Did you stop anywhere cool, while en route to the Oregon Coast?

Kids love the Tillamook Cheese factory. Because there’s ice cream. And it’s kind of interesting to think about all the milk they consume.

There’s also an AWESOME public aquatic center in Astoria, about a 1.25 hours north of Rockaway on the way back to Seattle. For $12 the whole family swam and had waterslide access, showers, family changing room, kiddie pool, baby pool, hot tub. This was a great stopover for a long ride back.

We paired it with pints and lunch at Fort George Brewery and Public House in Astoria. They had a great kids menu as well as great IPA. Next time, I’ll do the same but stop at the Rogue Brewpub, which is right on the Columbia River.

We chose not to go back through Portland, but I regret it, because Apizza Scholls is amazing pizza. Ohmygawd. It reminds me exactly of Grimaldi’s in Brooklyn. The secret (as with all artisan pizza) is in the crust.

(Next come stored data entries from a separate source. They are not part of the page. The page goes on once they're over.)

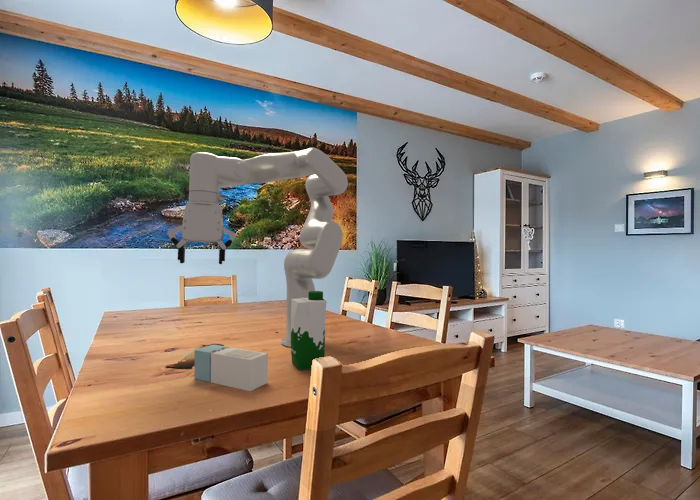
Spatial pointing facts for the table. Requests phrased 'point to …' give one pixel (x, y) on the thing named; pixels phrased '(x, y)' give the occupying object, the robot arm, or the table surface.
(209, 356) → the stub
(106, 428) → the table surface
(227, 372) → the block
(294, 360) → the milk carton
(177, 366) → the parchment
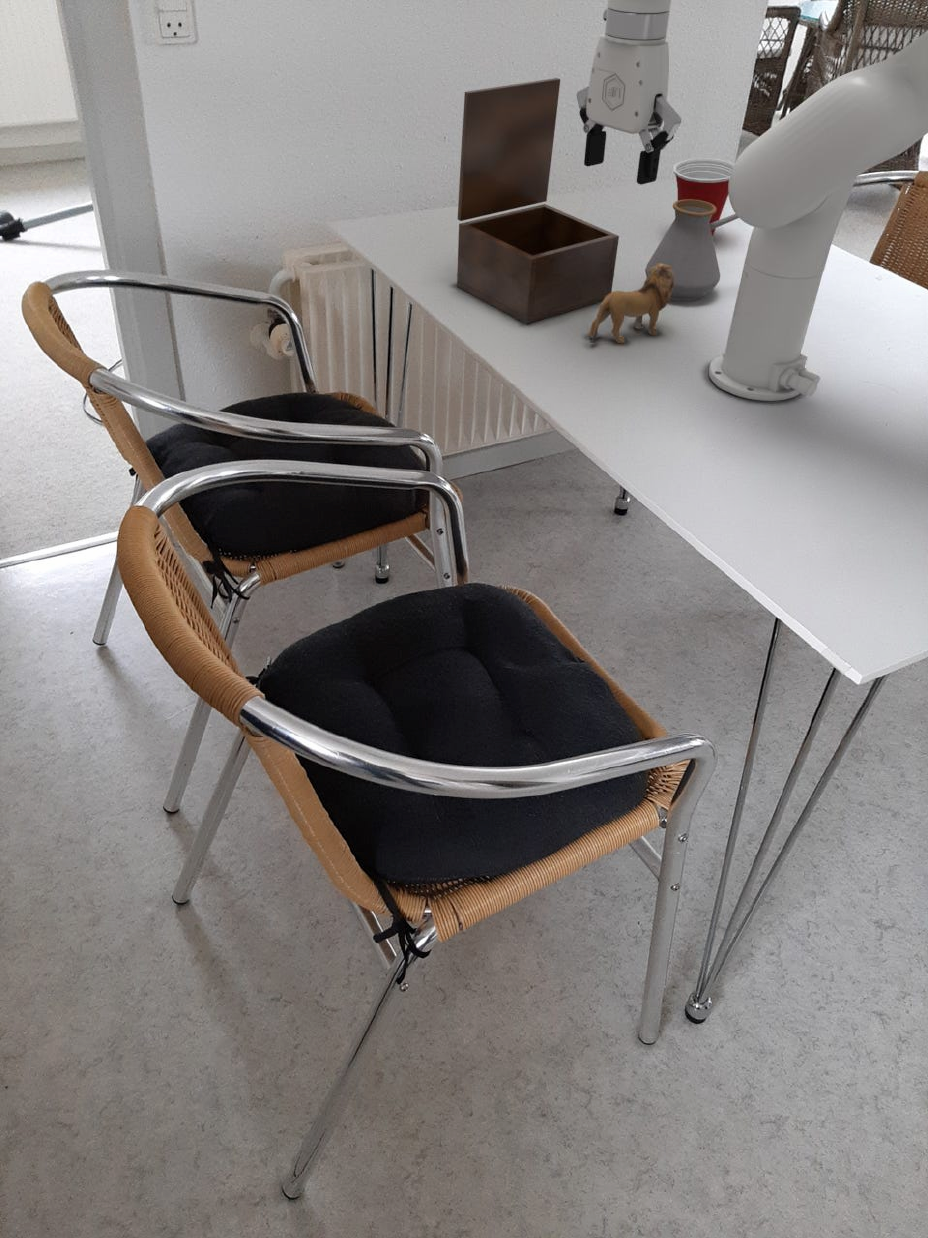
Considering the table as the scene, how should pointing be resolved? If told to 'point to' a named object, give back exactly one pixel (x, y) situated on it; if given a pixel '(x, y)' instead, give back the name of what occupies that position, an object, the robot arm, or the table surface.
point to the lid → (506, 147)
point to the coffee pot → (690, 249)
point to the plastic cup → (704, 182)
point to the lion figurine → (637, 302)
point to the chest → (536, 262)
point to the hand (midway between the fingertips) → (619, 173)
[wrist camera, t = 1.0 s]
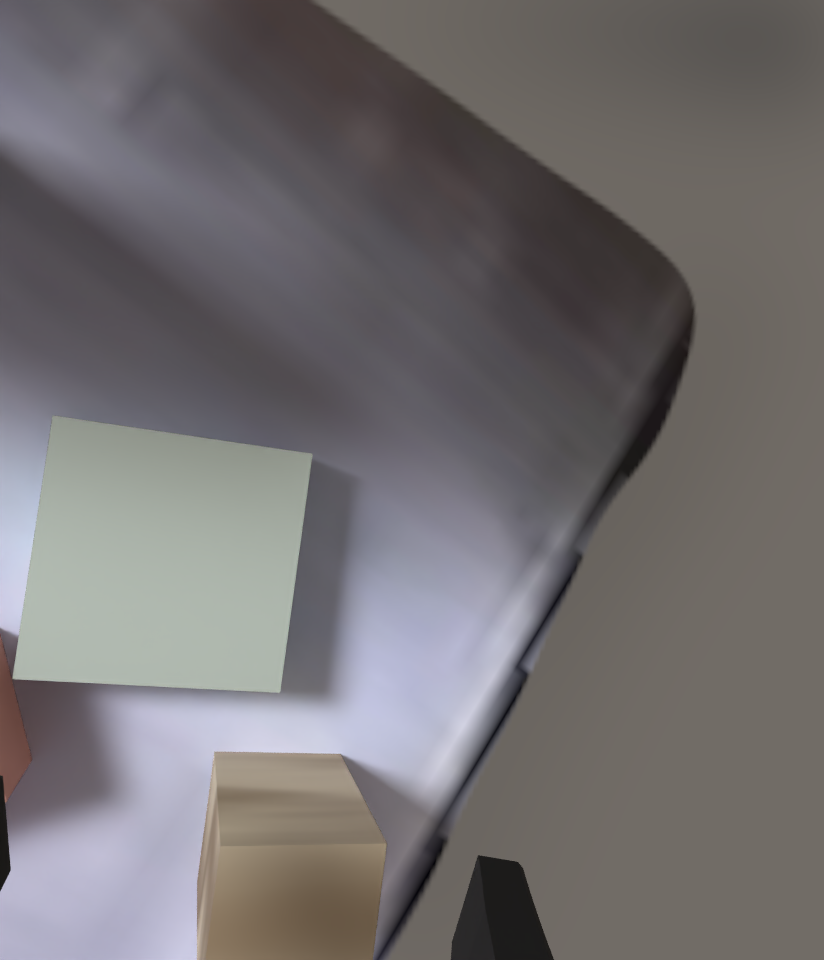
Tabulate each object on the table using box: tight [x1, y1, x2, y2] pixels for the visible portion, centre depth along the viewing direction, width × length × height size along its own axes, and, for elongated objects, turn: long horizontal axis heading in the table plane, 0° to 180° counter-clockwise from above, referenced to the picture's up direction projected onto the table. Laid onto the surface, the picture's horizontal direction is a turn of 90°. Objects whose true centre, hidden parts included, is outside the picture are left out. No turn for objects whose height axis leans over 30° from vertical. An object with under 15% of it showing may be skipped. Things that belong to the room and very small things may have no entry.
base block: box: [12, 416, 312, 693], centre depth 21 cm, size 7×7×2 cm
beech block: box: [197, 752, 387, 960], centre depth 20 cm, size 4×4×6 cm
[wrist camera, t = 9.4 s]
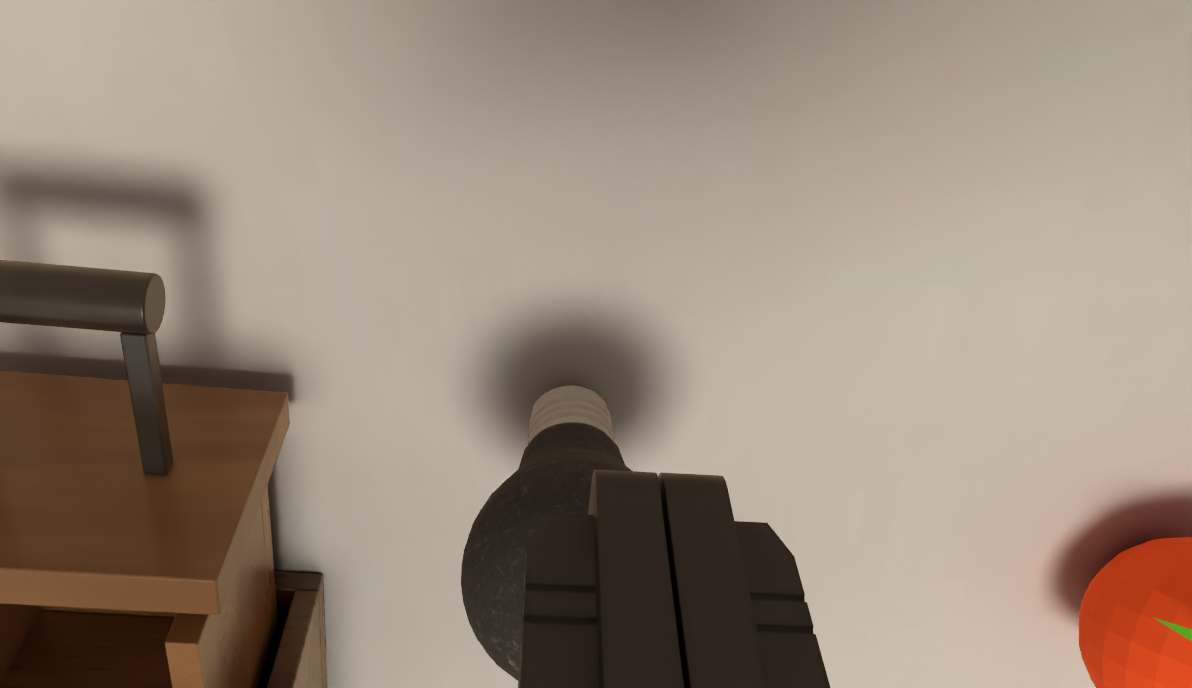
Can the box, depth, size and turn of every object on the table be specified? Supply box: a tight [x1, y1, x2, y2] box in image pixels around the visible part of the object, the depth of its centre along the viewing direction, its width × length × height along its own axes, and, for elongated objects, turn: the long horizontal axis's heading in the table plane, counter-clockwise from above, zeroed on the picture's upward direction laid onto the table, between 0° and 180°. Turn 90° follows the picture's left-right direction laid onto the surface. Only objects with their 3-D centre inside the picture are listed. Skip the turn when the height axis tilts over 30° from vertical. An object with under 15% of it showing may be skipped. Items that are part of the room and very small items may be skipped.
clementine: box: [1079, 537, 1192, 688], centre depth 32 cm, size 8×7×7 cm
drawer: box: [0, 260, 290, 688], centre depth 26 cm, size 15×9×7 cm, turn 173°
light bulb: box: [461, 385, 633, 681], centre depth 26 cm, size 6×6×10 cm
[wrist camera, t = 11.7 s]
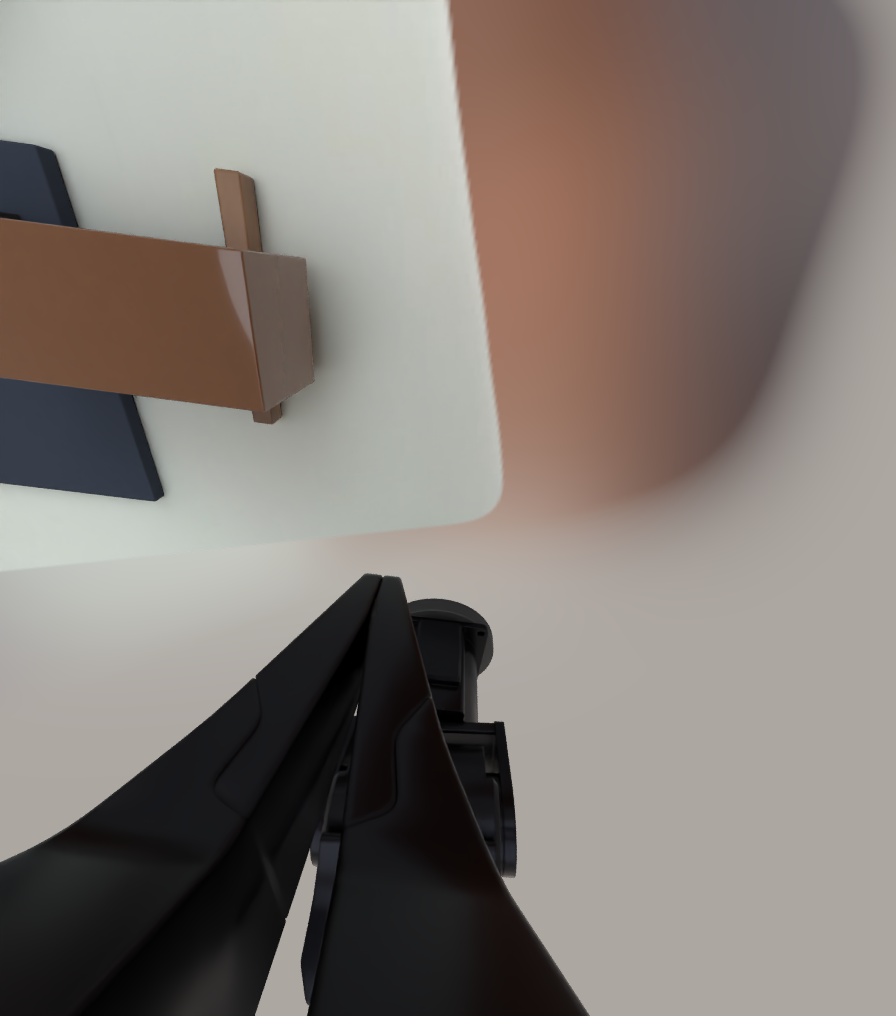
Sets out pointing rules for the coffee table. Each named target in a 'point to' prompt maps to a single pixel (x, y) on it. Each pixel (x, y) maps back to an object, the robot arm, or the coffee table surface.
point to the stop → (241, 233)
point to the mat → (61, 409)
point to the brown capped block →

Actually, Apizza’s pizza is maybe better than Grimaldi’s, but very much of that type. There’s nothing like it in Seattle.

You also went to Bend, Oregon recently. What did you think of Bend with kids?

Bend is awesome. We are looking at relocating there, hence the trip. It’s quite inexpensive housing-wise right now. The big discovery there for kids was the Juniper Swim & Fitness Center facility. It has several pools – inside and out – a kid pool, a waterpark outside, and kids exercise classes – there was a kids yoga class when I was there – so cute! And cheap. Oh, and child care for when you work out/swim. Everything else is pretty obvious – hiking, biking, skiing, et al.

Did you find any great kid-friendly restaurants in Bend?

Yes, the kid’s menu at Deschutes Brewpub. The food is exactly the same as the adult menu, but cheap. Clara had an insane, grassfed, all natural, huge hamburger with a side (we chose applesauce, but it could be chips or fries) for $5 flat. It’s leftoverlicious, exactly the thing for a hungry dad. Last time, she got an amazing salmon fillet for $5. It was the best thing at a table with five people.

At the same time, you can enjoy fine brews as an adult. Did you know there are six breweries with restaurants in Bend?

Thanks, Greg. And if you don’t want to go to Bend for Deschutes, there’s also a Portland Deschutes location.